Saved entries
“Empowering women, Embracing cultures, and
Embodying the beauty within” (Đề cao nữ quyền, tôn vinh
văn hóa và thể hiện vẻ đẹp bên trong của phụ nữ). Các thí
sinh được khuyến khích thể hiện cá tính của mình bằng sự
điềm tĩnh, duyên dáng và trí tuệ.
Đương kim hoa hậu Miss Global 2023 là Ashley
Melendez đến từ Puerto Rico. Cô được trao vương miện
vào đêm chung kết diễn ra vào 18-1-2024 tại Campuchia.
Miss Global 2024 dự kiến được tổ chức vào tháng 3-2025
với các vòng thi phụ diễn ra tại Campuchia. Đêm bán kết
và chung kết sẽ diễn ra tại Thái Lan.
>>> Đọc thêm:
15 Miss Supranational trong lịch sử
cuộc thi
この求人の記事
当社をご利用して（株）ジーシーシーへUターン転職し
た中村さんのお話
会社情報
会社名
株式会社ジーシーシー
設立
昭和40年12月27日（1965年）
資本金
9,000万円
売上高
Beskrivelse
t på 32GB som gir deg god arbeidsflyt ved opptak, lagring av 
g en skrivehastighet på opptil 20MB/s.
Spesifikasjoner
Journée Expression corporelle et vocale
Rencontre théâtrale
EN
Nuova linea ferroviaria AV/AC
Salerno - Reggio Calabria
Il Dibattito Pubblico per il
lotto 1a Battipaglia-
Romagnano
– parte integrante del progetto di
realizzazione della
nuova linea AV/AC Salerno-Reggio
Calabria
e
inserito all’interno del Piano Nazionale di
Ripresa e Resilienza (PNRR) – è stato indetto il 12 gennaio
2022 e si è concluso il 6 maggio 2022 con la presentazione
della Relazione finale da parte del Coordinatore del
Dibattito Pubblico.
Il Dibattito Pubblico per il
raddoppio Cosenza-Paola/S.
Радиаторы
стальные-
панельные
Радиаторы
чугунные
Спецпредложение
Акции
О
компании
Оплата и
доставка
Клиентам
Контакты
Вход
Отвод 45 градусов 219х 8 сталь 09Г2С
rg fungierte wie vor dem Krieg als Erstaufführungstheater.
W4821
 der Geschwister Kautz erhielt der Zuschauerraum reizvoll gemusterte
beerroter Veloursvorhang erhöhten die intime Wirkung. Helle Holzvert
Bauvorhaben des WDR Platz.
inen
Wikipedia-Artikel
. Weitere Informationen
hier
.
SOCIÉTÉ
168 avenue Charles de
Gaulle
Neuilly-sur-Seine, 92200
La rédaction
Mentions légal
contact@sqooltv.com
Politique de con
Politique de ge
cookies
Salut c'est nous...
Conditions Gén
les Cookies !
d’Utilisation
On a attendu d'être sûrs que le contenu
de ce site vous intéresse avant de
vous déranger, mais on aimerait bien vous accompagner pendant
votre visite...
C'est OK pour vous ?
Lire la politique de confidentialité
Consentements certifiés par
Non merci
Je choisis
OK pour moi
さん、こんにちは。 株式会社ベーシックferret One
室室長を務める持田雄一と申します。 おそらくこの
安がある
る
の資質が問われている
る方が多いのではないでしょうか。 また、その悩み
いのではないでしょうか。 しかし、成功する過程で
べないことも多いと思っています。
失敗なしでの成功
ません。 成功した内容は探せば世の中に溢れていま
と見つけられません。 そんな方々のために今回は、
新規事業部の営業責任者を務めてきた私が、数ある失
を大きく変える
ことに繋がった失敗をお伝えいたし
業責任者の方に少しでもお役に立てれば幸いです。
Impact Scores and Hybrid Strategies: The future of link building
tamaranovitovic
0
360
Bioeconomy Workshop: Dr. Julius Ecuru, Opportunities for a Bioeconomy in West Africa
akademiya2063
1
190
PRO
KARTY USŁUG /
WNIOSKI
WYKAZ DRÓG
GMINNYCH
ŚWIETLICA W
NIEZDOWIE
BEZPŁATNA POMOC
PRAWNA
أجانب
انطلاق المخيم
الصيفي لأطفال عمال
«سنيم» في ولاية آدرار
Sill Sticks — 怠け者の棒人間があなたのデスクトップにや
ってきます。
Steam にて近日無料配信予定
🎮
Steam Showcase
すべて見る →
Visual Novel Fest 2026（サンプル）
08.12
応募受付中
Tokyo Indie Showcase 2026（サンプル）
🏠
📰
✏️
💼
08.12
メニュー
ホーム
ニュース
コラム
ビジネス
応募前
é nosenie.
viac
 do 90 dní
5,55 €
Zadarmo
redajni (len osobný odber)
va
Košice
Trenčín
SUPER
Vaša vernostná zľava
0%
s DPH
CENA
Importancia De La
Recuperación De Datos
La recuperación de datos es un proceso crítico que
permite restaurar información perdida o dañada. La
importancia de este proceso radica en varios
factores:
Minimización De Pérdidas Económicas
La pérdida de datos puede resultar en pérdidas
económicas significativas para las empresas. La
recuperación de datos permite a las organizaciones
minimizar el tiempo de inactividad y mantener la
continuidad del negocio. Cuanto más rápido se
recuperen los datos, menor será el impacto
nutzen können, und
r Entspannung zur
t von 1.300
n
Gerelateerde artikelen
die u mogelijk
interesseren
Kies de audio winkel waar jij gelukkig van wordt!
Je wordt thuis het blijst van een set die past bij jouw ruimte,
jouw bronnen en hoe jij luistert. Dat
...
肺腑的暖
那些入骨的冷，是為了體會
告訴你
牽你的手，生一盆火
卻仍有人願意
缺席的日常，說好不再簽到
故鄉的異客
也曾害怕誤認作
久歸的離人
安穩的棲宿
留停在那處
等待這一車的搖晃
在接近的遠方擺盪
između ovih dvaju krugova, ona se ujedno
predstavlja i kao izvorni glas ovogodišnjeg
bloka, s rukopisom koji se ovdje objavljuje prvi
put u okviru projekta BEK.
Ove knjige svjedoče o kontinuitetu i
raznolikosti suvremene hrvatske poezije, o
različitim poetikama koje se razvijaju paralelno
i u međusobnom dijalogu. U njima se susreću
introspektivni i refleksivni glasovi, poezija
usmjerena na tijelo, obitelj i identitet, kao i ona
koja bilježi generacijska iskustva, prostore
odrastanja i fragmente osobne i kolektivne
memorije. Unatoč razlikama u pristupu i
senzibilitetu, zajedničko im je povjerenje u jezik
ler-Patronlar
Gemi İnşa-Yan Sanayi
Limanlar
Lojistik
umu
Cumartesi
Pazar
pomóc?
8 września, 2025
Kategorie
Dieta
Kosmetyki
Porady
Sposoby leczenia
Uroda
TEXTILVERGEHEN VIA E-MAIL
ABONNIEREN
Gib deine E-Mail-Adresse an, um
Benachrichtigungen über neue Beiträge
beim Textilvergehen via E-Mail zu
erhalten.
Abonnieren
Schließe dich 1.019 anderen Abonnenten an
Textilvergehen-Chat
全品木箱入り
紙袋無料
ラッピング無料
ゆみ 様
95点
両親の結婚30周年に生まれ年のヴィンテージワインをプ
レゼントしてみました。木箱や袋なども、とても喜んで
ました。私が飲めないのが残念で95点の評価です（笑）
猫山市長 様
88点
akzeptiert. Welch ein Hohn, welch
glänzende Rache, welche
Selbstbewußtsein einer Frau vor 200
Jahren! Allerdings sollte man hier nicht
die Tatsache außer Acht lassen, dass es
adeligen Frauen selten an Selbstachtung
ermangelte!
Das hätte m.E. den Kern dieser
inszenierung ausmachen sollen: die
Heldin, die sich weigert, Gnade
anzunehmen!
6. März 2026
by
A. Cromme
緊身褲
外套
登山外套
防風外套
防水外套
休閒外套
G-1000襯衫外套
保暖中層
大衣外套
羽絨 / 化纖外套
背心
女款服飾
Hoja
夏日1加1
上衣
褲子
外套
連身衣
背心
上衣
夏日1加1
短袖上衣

WORK REQUEST >> Copy out every entry again, exactly as it was given.

SOLUTION TO THE EXERCISE >>
“Empowering women, Embracing cultures, and
Embodying the beauty within” (Đề cao nữ quyền, tôn vinh
văn hóa và thể hiện vẻ đẹp bên trong của phụ nữ). Các thí
sinh được khuyến khích thể hiện cá tính của mình bằng sự
điềm tĩnh, duyên dáng và trí tuệ.
Đương kim hoa hậu Miss Global 2023 là Ashley
Melendez đến từ Puerto Rico. Cô được trao vương miện
vào đêm chung kết diễn ra vào 18-1-2024 tại Campuchia.
Miss Global 2024 dự kiến được tổ chức vào tháng 3-2025
với các vòng thi phụ diễn ra tại Campuchia. Đêm bán kết
và chung kết sẽ diễn ra tại Thái Lan.
>>> Đọc thêm:
15 Miss Supranational trong lịch sử
cuộc thi
この求人の記事
当社をご利用して（株）ジーシーシーへUターン転職し
た中村さんのお話
会社情報
会社名
株式会社ジーシーシー
設立
昭和40年12月27日（1965年）
資本金
9,000万円
売上高
Beskrivelse
t på 32GB som gir deg god arbeidsflyt ved opptak, lagring av 
g en skrivehastighet på opptil 20MB/s.
Spesifikasjoner
Journée Expression corporelle et vocale
Rencontre théâtrale
EN
Nuova linea ferroviaria AV/AC
Salerno - Reggio Calabria
Il Dibattito Pubblico per il
lotto 1a Battipaglia-
Romagnano
– parte integrante del progetto di
realizzazione della
nuova linea AV/AC Salerno-Reggio
Calabria
e
inserito all’interno del Piano Nazionale di
Ripresa e Resilienza (PNRR) – è stato indetto il 12 gennaio
2022 e si è concluso il 6 maggio 2022 con la presentazione
della Relazione finale da parte del Coordinatore del
Dibattito Pubblico.
Il Dibattito Pubblico per il
raddoppio Cosenza-Paola/S.
Радиаторы
стальные-
панельные
Радиаторы
чугунные
Спецпредложение
Акции
О
компании
Оплата и
доставка
Клиентам
Контакты
Вход
Отвод 45 градусов 219х 8 сталь 09Г2С
rg fungierte wie vor dem Krieg als Erstaufführungstheater.
W4821
 der Geschwister Kautz erhielt der Zuschauerraum reizvoll gemusterte
beerroter Veloursvorhang erhöhten die intime Wirkung. Helle Holzvert
Bauvorhaben des WDR Platz.
inen
Wikipedia-Artikel
. Weitere Informationen
hier
.
SOCIÉTÉ
168 avenue Charles de
Gaulle
Neuilly-sur-Seine, 92200
La rédaction
Mentions légal
contact@sqooltv.com
Politique de con
Politique de ge
cookies
Salut c'est nous...
Conditions Gén
les Cookies !
d’Utilisation
On a attendu d'être sûrs que le contenu
de ce site vous intéresse avant de
vous déranger, mais on aimerait bien vous accompagner pendant
votre visite...
C'est OK pour vous ?
Lire la politique de confidentialité
Consentements certifiés par
Non merci
Je choisis
OK pour moi
さん、こんにちは。 株式会社ベーシックferret One
室室長を務める持田雄一と申します。 おそらくこの
安がある
る
の資質が問われている
る方が多いのではないでしょうか。 また、その悩み
いのではないでしょうか。 しかし、成功する過程で
べないことも多いと思っています。
失敗なしでの成功
ません。 成功した内容は探せば世の中に溢れていま
と見つけられません。 そんな方々のために今回は、
新規事業部の営業責任者を務めてきた私が、数ある失
を大きく変える
ことに繋がった失敗をお伝えいたし
業責任者の方に少しでもお役に立てれば幸いです。
Impact Scores and Hybrid Strategies: The future of link building
tamaranovitovic
0
360
Bioeconomy Workshop: Dr. Julius Ecuru, Opportunities for a Bioeconomy in West Africa
akademiya2063
1
190
PRO
KARTY USŁUG /
WNIOSKI
WYKAZ DRÓG
GMINNYCH
ŚWIETLICA W
NIEZDOWIE
BEZPŁATNA POMOC
PRAWNA
أجانب
انطلاق المخيم
الصيفي لأطفال عمال
«سنيم» في ولاية آدرار
Sill Sticks — 怠け者の棒人間があなたのデスクトップにや
ってきます。
Steam にて近日無料配信予定
🎮
Steam Showcase
すべて見る →
Visual Novel Fest 2026（サンプル）
08.12
応募受付中
Tokyo Indie Showcase 2026（サンプル）
🏠
📰
✏️
💼
08.12
メニュー
ホーム
ニュース
コラム
ビジネス
応募前
é nosenie.
viac
 do 90 dní
5,55 €
Zadarmo
redajni (len osobný odber)
va
Košice
Trenčín
SUPER
Vaša vernostná zľava
0%
s DPH
CENA
Importancia De La
Recuperación De Datos
La recuperación de datos es un proceso crítico que
permite restaurar información perdida o dañada. La
importancia de este proceso radica en varios
factores:
Minimización De Pérdidas Económicas
La pérdida de datos puede resultar en pérdidas
económicas significativas para las empresas. La
recuperación de datos permite a las organizaciones
minimizar el tiempo de inactividad y mantener la
continuidad del negocio. Cuanto más rápido se
recuperen los datos, menor será el impacto
nutzen können, und
r Entspannung zur
t von 1.300
n
Gerelateerde artikelen
die u mogelijk
interesseren
Kies de audio winkel waar jij gelukkig van wordt!
Je wordt thuis het blijst van een set die past bij jouw ruimte,
jouw bronnen en hoe jij luistert. Dat
...
肺腑的暖
那些入骨的冷，是為了體會
告訴你
牽你的手，生一盆火
卻仍有人願意
缺席的日常，說好不再簽到
故鄉的異客
也曾害怕誤認作
久歸的離人
安穩的棲宿
留停在那處
等待這一車的搖晃
在接近的遠方擺盪
između ovih dvaju krugova, ona se ujedno
predstavlja i kao izvorni glas ovogodišnjeg
bloka, s rukopisom koji se ovdje objavljuje prvi
put u okviru projekta BEK.
Ove knjige svjedoče o kontinuitetu i
raznolikosti suvremene hrvatske poezije, o
različitim poetikama koje se razvijaju paralelno
i u međusobnom dijalogu. U njima se susreću
introspektivni i refleksivni glasovi, poezija
usmjerena na tijelo, obitelj i identitet, kao i ona
koja bilježi generacijska iskustva, prostore
odrastanja i fragmente osobne i kolektivne
memorije. Unatoč razlikama u pristupu i
senzibilitetu, zajedničko im je povjerenje u jezik
ler-Patronlar
Gemi İnşa-Yan Sanayi
Limanlar
Lojistik
umu
Cumartesi
Pazar
pomóc?
8 września, 2025
Kategorie
Dieta
Kosmetyki
Porady
Sposoby leczenia
Uroda
TEXTILVERGEHEN VIA E-MAIL
ABONNIEREN
Gib deine E-Mail-Adresse an, um
Benachrichtigungen über neue Beiträge
beim Textilvergehen via E-Mail zu
erhalten.
Abonnieren
Schließe dich 1.019 anderen Abonnenten an
Textilvergehen-Chat
全品木箱入り
紙袋無料
ラッピング無料
ゆみ 様
95点
両親の結婚30周年に生まれ年のヴィンテージワインをプ
レゼントしてみました。木箱や袋なども、とても喜んで
ました。私が飲めないのが残念で95点の評価です（笑）
猫山市長 様
88点
akzeptiert. Welch ein Hohn, welch
glänzende Rache, welche
Selbstbewußtsein einer Frau vor 200
Jahren! Allerdings sollte man hier nicht
die Tatsache außer Acht lassen, dass es
adeligen Frauen selten an Selbstachtung
ermangelte!
Das hätte m.E. den Kern dieser
inszenierung ausmachen sollen: die
Heldin, die sich weigert, Gnade
anzunehmen!
6. März 2026
by
A. Cromme
緊身褲
外套
登山外套
防風外套
防水外套
休閒外套
G-1000襯衫外套
保暖中層
大衣外套
羽絨 / 化纖外套
背心
女款服飾
Hoja
夏日1加1
上衣
褲子
外套
連身衣
背心
上衣
夏日1加1
短袖上衣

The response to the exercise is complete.